Manufacturing Industry
AT&T's Breakup There were seven after AT&T's breakup but the SBC-Ameritech mega-merger might change that
Electronic News, May 25, 1998 by Jeff Dorsch
SBC has been the most aggressive aggregator among the Baby Bells. Since Congress passed the Telecommunications Act of 1996, which paved the way for such mega-mergers as British Telecom-MCI Communications (later the MCI-WorldCom deal, still pending) and AT&T-Teleport Communications Group (also pending), SBC went out and last year bought its sibling, Pacific Telesis Group, for $16.5 billion, and it is in the process of acquiring Southern New England Telecommunications Corp. (SNET) for $5 billion.
Bell Atlantic last year acquired Nynex for $25.6 billion to create an East Coast telecom behemoth with 41 million phone lines in service. An SBC-Ameritech merger, however, would create a Baby Bell with 57 million phone lines, about one of every three phones in the U.S.
Four Would Remain
The four remaining Baby Bells would be Bell Atlantic, BellSouth in the Southeast, SBC in the central U.S. and California/Nevada, and U S West in the Rocky Mountain and Plains states, the Southwest and the Pacific Northwest.
Ameritech shareholders will receive a fixed-exchange ratio of 1.316 SBC share for each share of Ameritech. The transaction will be a tax-free, stock-for-stock exchange and will be accounted for as a pooling of interests. The combined company will be called SBC Communications and will be approximately 56 percent owned by SBC's existing shareowners and 44 percent by Ameritech's existing shareowners (ownership percentages are prior to SBC completing its merger with SNET).
The telecom companies expect to close the deal within a year; they will have to divest some cellular-service businesses, since federal law prohibits ownership of overlapping wireless licenses. The deal values Ameritech's stock at approximately $55.77 a share, 27 percent above its May 8 market closing value of $43-7/8 a share.

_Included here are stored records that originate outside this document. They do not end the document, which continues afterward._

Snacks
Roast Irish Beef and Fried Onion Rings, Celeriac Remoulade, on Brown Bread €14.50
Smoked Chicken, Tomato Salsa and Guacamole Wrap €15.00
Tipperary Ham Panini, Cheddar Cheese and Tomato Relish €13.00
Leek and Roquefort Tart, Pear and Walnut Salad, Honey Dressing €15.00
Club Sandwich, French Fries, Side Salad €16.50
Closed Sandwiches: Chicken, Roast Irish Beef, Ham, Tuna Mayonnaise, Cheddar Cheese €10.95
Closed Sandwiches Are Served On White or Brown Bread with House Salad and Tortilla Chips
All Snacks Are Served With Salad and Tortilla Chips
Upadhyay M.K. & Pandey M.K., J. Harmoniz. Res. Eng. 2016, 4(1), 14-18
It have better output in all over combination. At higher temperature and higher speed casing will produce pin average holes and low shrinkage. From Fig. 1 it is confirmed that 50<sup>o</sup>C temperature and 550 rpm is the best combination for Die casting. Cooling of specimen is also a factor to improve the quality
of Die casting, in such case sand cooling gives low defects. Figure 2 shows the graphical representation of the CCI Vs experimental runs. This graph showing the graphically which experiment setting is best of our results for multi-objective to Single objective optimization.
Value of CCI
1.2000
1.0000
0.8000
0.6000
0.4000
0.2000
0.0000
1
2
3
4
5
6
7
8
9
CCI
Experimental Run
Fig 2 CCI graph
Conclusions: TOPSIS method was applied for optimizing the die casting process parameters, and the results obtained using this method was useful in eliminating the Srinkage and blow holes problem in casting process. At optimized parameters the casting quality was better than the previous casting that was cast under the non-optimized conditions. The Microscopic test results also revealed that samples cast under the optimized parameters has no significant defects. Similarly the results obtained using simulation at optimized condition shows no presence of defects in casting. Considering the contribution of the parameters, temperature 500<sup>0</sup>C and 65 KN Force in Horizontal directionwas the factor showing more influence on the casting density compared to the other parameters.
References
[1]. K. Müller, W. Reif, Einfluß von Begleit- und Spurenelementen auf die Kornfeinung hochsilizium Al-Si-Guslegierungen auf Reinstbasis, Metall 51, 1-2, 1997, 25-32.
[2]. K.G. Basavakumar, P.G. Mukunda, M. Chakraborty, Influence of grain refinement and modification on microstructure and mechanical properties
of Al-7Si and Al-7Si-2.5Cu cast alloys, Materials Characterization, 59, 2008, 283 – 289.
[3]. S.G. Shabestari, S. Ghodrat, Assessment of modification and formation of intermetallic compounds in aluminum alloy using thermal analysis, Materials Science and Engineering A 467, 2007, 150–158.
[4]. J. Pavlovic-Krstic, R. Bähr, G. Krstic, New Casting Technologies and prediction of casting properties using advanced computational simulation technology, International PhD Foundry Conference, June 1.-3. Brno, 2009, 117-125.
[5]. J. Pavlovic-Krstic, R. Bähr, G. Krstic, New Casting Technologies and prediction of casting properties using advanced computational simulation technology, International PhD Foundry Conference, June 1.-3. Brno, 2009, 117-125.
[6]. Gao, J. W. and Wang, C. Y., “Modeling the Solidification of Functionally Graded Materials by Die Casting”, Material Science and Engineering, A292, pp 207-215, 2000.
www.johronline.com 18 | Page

News reports pegged the value of the Ameritech acquisition at $55 billion to $57 billion. The companies said the agreement gives Ameritech "a total equity value" of $62 billion and "an enterprise value," including debt, of $71 billion. Whatever the dollar figure used, it clearly marks this as the largest telecommunications merger in U.S. corporate history, topping the Bell Atlantic-Nynex combination and the proposed merger of MCI and WorldCom, which values MCI at about $37 billion.
Ameritech, as a unit of SBC, will maintain its headquarters in Chicago and operate under the Ameritech name in the states of Illinois, Indiana, Michigan, Ohio and Wisconsin. Ameritech chairman and CEO Richard C. Notebaert will keep his job, and will join the SBC board of directors, along with four other Ameritech directors. But the man who will really be running the show is Edward E. Whitacre Jr., chairman and CEO of SBC.
"The merger will enable the new SBC to accelerate and expand telecommunications competition by entering 30 U.S. markets outside its traditional 13-state local region, so that the combined company will serve customers in all the top 50 markets in the nation," Mr. Whitacre said in a statement. "In addition, the new company will build on its growing international presence to serve a worldwide market.